A transição da prática clínica para a investigação a tempo integral resulta frequentemente em rendimentos mais baixos e, após o doutoramento, normalmente não há aumento salarial, a menos que conduza a uma cátedra ou a uma progressão na carreira acadêmica. Estes fatores, juntamente com melhores oportunidades de financiamento da investigação e de desenvolvimento de carreira em países de maior grau de desenvolvimento, levam frequentemente os médicos-cientistas a abandonar os países de origem para os países de alta renda – um fenômeno conhecido como “fuga de cérebros”.
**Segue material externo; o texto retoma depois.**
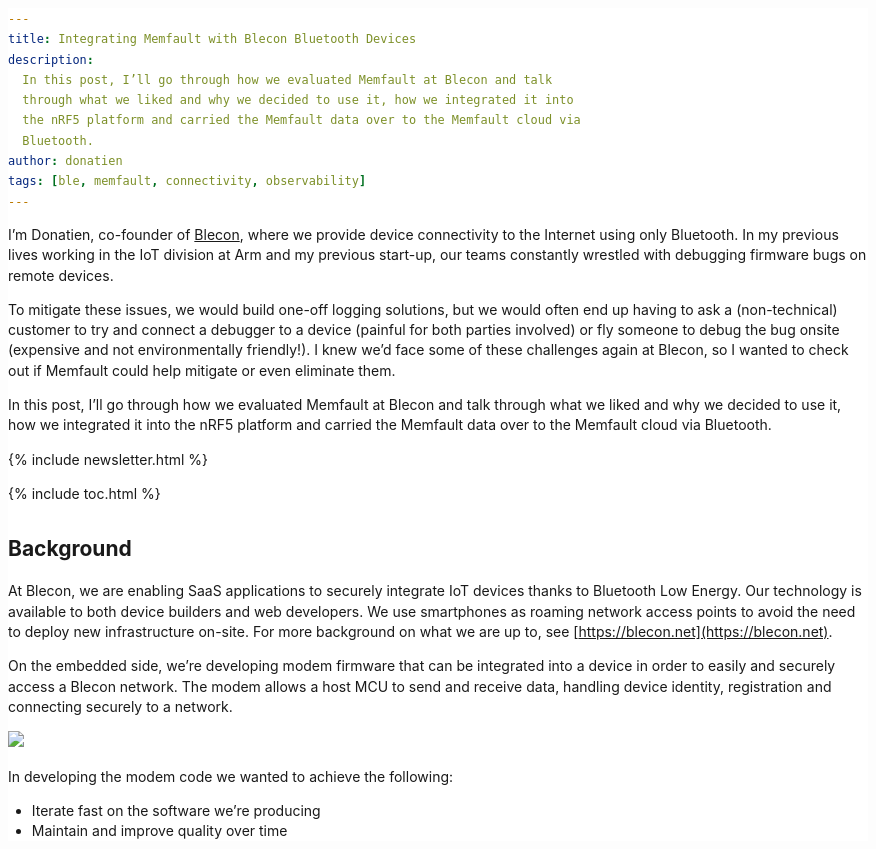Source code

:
 ```yaml
---
title: Integrating Memfault with Blecon Bluetooth Devices
description:
  In this post, I’ll go through how we evaluated Memfault at Blecon and talk
  through what we liked and why we decided to use it, how we integrated it into
  the nRF5 platform and carried the Memfault data over to the Memfault cloud via
  Bluetooth.
author: donatien
tags: [ble, memfault, connectivity, observability]
---
```


I’m Donatien, co-founder of [Blecon](https://blecon.net/), where we provide
device connectivity to the Internet using only Bluetooth. In my previous lives
working in the IoT division at Arm and my previous start-up, our teams
constantly wrestled with debugging firmware bugs on remote devices.

To mitigate these issues, we would build one-off logging solutions, but we would
often end up having to ask a (non-technical) customer to try and connect a
debugger to a device (painful for both parties involved) or fly someone to debug
the bug onsite (expensive and not environmentally friendly!). I knew we’d face
some of these challenges again at Blecon, so I wanted to check out if Memfault
could help mitigate or even eliminate them.



In this post, I’ll go through how we evaluated Memfault at Blecon and talk
through what we liked and why we decided to use it, how we integrated it into
the nRF5 platform and carried the Memfault data over to the Memfault cloud via
Bluetooth.



{% include newsletter.html %}

{% include toc.html %}

## Background

At Blecon, we are enabling SaaS applications to securely integrate IoT devices
thanks to Bluetooth Low Energy. Our technology is available to both device
builders and web developers. We use smartphones as roaming network access points
to avoid the need to deploy new infrastructure on-site. For more background on
what we are up to, see [https://blecon.net](https://blecon.net).

On the embedded side, we’re developing modem firmware that can be integrated
into a device in order to easily and securely access a Blecon network. The modem
allows a host MCU to send and receive data, handling device identity,
registration and connecting securely to a network.

<img width=800px src="{% img_url memfault-bluetooth/blecon-architecture.png %}" />

In developing the modem code we wanted to achieve the following:

- Iterate fast on the software we’re producing
- Maintain and improve quality over time

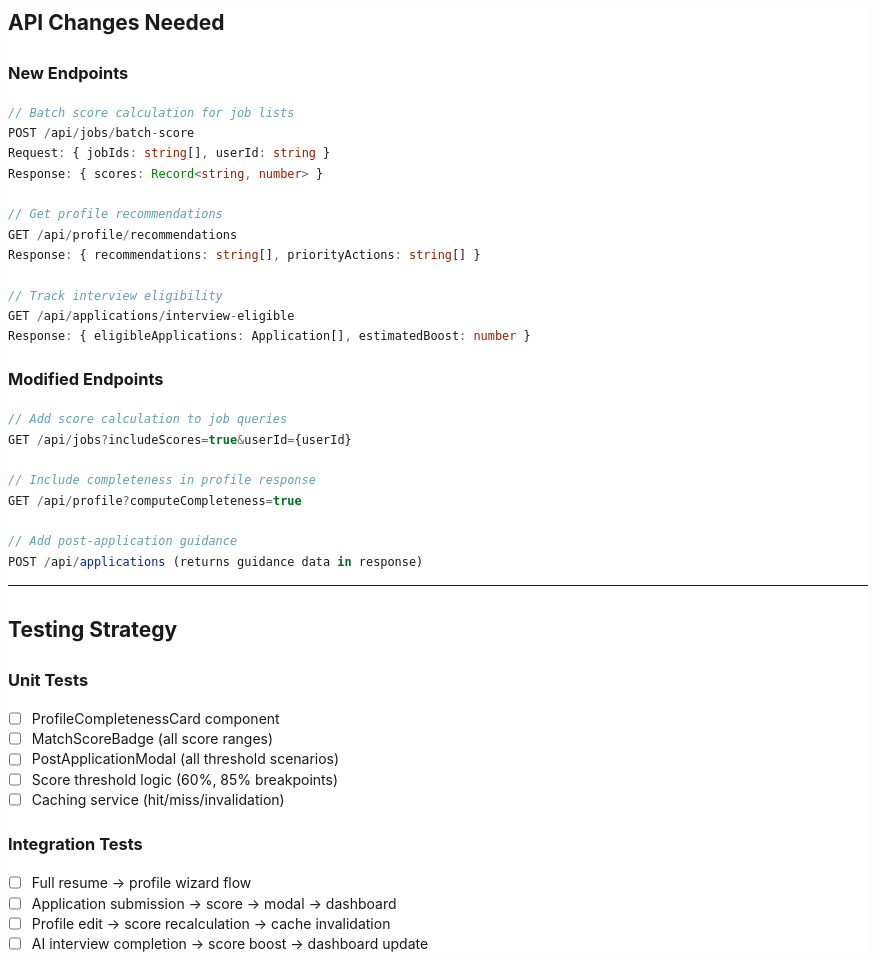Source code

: 
## API Changes Needed

### New Endpoints

```typescript
// Batch score calculation for job lists
POST /api/jobs/batch-score
Request: { jobIds: string[], userId: string }
Response: { scores: Record<string, number> }

// Get profile recommendations
GET /api/profile/recommendations
Response: { recommendations: string[], priorityActions: string[] }

// Track interview eligibility
GET /api/applications/interview-eligible
Response: { eligibleApplications: Application[], estimatedBoost: number }
```

### Modified Endpoints

```typescript
// Add score calculation to job queries
GET /api/jobs?includeScores=true&userId={userId}

// Include completeness in profile response
GET /api/profile?computeCompleteness=true

// Add post-application guidance
POST /api/applications (returns guidance data in response)
```

---

## Testing Strategy

### Unit Tests

- [ ] ProfileCompletenessCard component
- [ ] MatchScoreBadge (all score ranges)
- [ ] PostApplicationModal (all threshold scenarios)
- [ ] Score threshold logic (60%, 85% breakpoints)
- [ ] Caching service (hit/miss/invalidation)

### Integration Tests

- [ ] Full resume → profile wizard flow
- [ ] Application submission → score → modal → dashboard
- [ ] Profile edit → score recalculation → cache invalidation
- [ ] AI interview completion → score boost → dashboard update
A busca e a manutenção de uma carreira como médico-cientista são significativamente dificultadas por barreiras estruturais, éticas e logísticas que obstruem os caminhos de carreira individuais e limitam avanços científicos e de saúde pública mais amplos. Esses desafios estão interligados a limitações socioeconômicas e de infraestrutura mais profundas, que criam um ambiente árduo para profissionais médicos que buscam se envolver em pesquisa clínica e/ou translacional.
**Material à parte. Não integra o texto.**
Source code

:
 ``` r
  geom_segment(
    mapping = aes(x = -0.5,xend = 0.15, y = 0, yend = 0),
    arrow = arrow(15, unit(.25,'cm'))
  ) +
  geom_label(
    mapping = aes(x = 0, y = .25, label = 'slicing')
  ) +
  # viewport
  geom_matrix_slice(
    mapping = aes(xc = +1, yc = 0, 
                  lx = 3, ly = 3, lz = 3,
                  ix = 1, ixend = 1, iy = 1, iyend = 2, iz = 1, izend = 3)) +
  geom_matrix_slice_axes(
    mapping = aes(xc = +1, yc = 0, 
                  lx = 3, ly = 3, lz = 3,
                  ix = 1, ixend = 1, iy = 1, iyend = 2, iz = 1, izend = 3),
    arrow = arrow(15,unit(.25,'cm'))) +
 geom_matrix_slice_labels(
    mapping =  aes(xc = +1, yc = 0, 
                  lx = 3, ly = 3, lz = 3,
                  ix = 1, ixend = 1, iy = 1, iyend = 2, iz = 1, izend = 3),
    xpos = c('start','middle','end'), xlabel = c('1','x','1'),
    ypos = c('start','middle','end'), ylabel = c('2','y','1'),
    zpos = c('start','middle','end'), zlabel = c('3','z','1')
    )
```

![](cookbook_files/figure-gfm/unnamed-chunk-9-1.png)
Os sistemas éticos e regulatórios também apresentam obstáculos significativos para os médicos-cientistas. Embora a supervisão ética seja crucial para manter a integridade da pesquisa, os processos de revisão ética em muitos países são aplicados de forma inconsistente, criando longos tempos de aprovação e obstáculos administrativos. Isso é especialmente problemático para jovens pesquisadores que precisam de aprovações de projetos em tempo hábil para avançar em suas carreiras e contribuir significativamente para a pesquisa em saúde. A falta de um processo simplificado e eficiente pode atrasar projetos de pesquisa indefinidamente, muitas vezes desencorajando cientistas em início de carreira de realizar pesquisas independentes.
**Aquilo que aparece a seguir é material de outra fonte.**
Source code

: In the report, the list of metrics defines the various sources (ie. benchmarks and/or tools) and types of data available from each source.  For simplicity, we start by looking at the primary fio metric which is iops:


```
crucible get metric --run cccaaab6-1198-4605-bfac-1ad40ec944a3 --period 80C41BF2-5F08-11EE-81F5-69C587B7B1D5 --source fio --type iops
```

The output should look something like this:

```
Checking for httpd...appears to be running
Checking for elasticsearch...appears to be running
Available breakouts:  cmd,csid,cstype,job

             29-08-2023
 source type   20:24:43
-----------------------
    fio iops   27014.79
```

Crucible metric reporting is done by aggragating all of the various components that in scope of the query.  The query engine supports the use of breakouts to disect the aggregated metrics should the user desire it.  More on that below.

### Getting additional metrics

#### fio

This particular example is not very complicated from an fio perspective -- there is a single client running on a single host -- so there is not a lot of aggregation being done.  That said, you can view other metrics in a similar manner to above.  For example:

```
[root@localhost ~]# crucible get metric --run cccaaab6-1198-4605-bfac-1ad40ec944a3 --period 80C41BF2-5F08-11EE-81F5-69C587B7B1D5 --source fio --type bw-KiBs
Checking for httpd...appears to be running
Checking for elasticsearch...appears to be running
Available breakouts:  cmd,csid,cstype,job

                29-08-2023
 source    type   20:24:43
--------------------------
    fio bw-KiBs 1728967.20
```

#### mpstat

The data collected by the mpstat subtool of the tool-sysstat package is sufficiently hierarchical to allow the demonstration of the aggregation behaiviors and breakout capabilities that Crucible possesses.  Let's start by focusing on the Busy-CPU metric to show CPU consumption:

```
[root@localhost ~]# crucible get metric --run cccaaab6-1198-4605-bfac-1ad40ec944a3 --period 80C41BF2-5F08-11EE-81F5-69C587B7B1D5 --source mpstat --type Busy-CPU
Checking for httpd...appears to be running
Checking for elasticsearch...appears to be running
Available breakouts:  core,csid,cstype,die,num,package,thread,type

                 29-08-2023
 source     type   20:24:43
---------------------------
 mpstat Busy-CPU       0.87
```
Apesar dos obstáculos, o caminho para se tornar um médico-cientista é possível com planejamento estratégico e aproveitamento dos recursos disponíveis. Uma das etapas mais importantes é identificar potenciais mentores e oportunidades de networking. Conferências e eventos acadêmicos oferecem uma excelente plataforma para conhecer profissionais experientes e construir conexões. Mudanças culturais são igualmente vitais para fomentar um ambiente voltado para a pesquisa. Universidades e instituições de saúde devem priorizar a pesquisa, incentivar o engajamento do corpo docente e promover a colaboração interdisciplinar.

Médicos-cientistas devem ser reconhecidos como colaboradores essenciais para a inovação em saúde, estreitando a lacuna entre a prática clínica e a investigação científica. Parcerias internacionais podem fortalecer ainda mais a capacidade local e alinhar as prioridades de pesquisa às necessidades regionais.

Reformas na educação e na infraestrutura, aliadas a mudanças culturais e sistêmicas, podem posicionar os países para construir um pipeline sustentável de médicos-cientistas. Esses esforços exigem a colaboração entre governos, universidades, instituições de saúde e organizações internacionais.

Ao promover a inovação e priorizar práticas baseadas em evidências, os países podem equipar uma nova geração de médicos-cientistas para impulsionar avanços na saúde e contribuir significativamente para a saúde global.